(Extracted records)

## begin

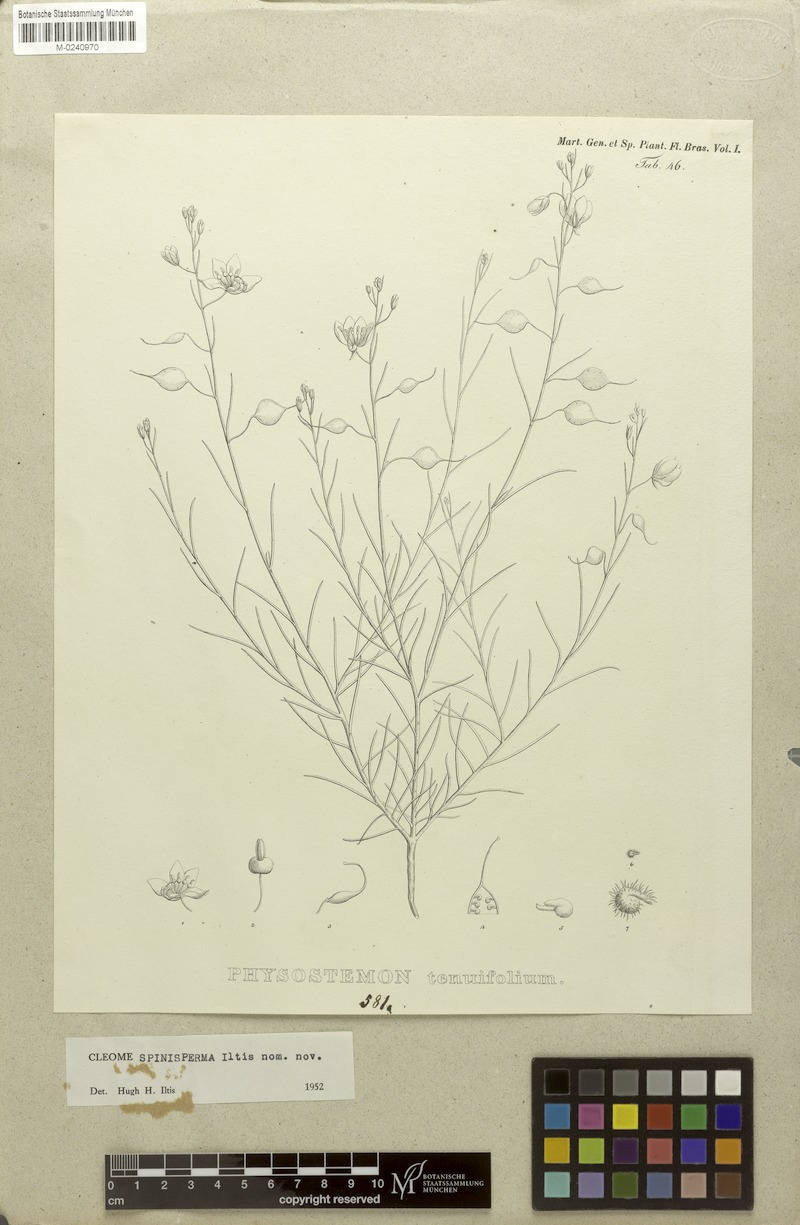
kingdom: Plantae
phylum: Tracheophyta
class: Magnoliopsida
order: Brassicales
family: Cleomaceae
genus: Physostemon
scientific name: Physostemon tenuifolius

## end

◆ Exercise:
Copy every text line from the entries above word for word, and leave the pictures out.

◆ Written response:
kingdom: Plantae
phylum: Tracheophyta
class: Magnoliopsida
order: Brassicales
family: Cleomaceae
genus: Physostemon
scientific name: Physostemon tenuifolius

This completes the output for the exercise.